== GOAL 1 ==
Using the exhibit article below, explain in one to three sentences how Ezra Pound helped the Little Review become an international force.

== DOCUMENT EXCERPT ==
= = =
Beinecke Library exhibit focuses on the Little Review, a magazine that refused to cater to public taste, and its editor

A pioneering art and literature magazine and the woman who founded it are the focus of the exhibition "'Making No Compromise': Margaret Anderson and the Little Review," on view through Jan. 5 at the Beinecke Rare Book and Manuscript Library.

Between 1914 and 1929, the Little Review pubished the work of writers and artists who would come to shape 20th-century avant-garde aesthetics and international Modernism, including Hart Crane, Wyndham Lewis, T.S. Eliot, Sherwood Anderson, Ernest Hemingway and Francis Picabia, to name just a few.

Margaret Anderson (1886-1973), a reviewer and literary editor, published the first issue of the Little Review in Chicago in March 1914. "My conviction...," she wrote in her introduction to the "Little Review Anthology," published some 20 years after the magazine's final issue, "was that people who make art are more interesting than those who don't, that they have a special illumination about life; that this illumination is the subject-matter of all inspired conversation; that one might as well be dead as to live outside this radiance. I was sure that I could impose my conviction by creating a magazine dedicated to art for art's sake."

Anderson was joined in this quest by her co-editors: artist Jane Heap, who was known to Little Review readers as "jh" and who was also Anderson's romantic partner, and poet Ezra Pound, who served for a time as a contributing foreign editor and whose connections with the most innovative writers in Europe helped the Review expand its scope and readership, enabling it to become a truly international force in arts and letters.
= = =
== GOAL 2 ==
Convert the stored dataset rows from the line containing "collectors: J. T. Atwood" through the line containing "genus: Delphinium" into a Markdown table with the columns Nr and Entry, giving each line a row number and leaving out blank lines.

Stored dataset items
= = =
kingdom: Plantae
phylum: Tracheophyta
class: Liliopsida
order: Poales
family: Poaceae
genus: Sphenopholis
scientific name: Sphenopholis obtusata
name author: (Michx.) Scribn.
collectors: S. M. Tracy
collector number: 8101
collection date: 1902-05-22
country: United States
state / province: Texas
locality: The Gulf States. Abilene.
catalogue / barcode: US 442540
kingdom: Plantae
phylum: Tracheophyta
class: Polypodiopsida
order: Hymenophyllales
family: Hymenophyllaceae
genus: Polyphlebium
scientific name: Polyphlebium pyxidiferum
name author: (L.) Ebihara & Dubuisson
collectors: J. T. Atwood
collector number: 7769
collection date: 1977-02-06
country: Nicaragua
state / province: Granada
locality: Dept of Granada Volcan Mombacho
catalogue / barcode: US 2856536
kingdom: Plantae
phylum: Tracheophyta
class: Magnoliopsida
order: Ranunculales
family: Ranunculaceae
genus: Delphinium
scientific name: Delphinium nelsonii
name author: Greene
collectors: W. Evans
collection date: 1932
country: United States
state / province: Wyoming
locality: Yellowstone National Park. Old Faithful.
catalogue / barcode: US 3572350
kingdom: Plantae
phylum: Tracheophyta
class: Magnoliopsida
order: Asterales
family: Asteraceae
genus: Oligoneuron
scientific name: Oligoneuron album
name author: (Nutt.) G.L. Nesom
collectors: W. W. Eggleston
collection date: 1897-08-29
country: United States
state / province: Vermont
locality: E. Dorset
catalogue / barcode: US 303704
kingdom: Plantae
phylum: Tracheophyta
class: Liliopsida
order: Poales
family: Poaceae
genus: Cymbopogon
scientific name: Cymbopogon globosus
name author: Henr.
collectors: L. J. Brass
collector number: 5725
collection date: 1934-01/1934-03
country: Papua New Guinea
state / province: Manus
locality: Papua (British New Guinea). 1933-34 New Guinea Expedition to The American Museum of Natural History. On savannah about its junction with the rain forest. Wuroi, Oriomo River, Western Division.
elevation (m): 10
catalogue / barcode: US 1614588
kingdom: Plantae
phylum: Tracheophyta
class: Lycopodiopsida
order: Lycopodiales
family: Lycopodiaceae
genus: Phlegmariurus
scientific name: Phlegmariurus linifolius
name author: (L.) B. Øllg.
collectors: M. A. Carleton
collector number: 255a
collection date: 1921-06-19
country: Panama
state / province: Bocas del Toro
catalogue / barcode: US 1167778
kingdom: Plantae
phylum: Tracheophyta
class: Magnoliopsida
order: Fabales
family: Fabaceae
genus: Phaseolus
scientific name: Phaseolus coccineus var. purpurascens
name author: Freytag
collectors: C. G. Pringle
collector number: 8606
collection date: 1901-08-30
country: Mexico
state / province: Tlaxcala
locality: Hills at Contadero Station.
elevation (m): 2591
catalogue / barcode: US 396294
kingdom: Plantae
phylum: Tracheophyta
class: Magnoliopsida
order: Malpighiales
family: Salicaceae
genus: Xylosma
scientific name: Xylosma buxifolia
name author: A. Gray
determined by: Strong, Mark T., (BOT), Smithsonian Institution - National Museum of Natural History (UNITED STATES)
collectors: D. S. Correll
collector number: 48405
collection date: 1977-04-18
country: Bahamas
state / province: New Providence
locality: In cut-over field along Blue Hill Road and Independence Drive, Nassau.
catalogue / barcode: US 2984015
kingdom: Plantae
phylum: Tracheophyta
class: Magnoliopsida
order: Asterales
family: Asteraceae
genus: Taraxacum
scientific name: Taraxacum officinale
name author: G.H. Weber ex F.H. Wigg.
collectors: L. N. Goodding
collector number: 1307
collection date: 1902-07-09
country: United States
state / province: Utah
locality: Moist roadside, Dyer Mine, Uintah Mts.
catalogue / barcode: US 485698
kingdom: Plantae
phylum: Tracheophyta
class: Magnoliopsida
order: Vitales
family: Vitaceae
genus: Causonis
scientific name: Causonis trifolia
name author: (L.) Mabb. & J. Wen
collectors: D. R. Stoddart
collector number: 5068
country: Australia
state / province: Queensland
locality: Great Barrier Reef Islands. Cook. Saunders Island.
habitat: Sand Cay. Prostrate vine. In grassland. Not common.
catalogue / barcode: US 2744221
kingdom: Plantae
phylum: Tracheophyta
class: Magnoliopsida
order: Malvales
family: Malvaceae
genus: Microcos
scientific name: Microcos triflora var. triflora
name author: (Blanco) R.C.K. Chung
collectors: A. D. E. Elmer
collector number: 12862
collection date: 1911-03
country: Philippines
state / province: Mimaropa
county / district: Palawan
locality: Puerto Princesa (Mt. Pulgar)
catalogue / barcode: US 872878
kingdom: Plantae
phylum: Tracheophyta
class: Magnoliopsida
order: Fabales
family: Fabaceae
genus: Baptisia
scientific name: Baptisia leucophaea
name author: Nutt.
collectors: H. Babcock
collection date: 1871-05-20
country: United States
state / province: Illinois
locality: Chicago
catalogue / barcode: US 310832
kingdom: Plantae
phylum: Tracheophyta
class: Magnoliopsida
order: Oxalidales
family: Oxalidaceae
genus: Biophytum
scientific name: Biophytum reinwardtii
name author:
= = =
== TASK RESULT 1 ==
Ezra Pound served for a time as a contributing foreign editor. His connections with the most innovative writers in Europe helped the Review expand its scope and readership, which enabled it to become a truly international force in arts and letters.

== TASK RESULT 2 ==
| Nr | Entry |
|---|---|
| 1 | collectors: J. T. Atwood |
| 2 | collector number: 7769 |
| 3 | collection date: 1977-02-06 |
| 4 | country: Nicaragua |
| 5 | state / province: Granada |
| 6 | locality: Dept of Granada Volcan Mombacho |
| 7 | catalogue / barcode: US 2856536 |
| 8 | kingdom: Plantae |
| 9 | phylum: Tracheophyta |
| 10 | class: Magnoliopsida |
| 11 | order: Ranunculales |
| 12 | family: Ranunculaceae |
| 13 | genus: Delphinium |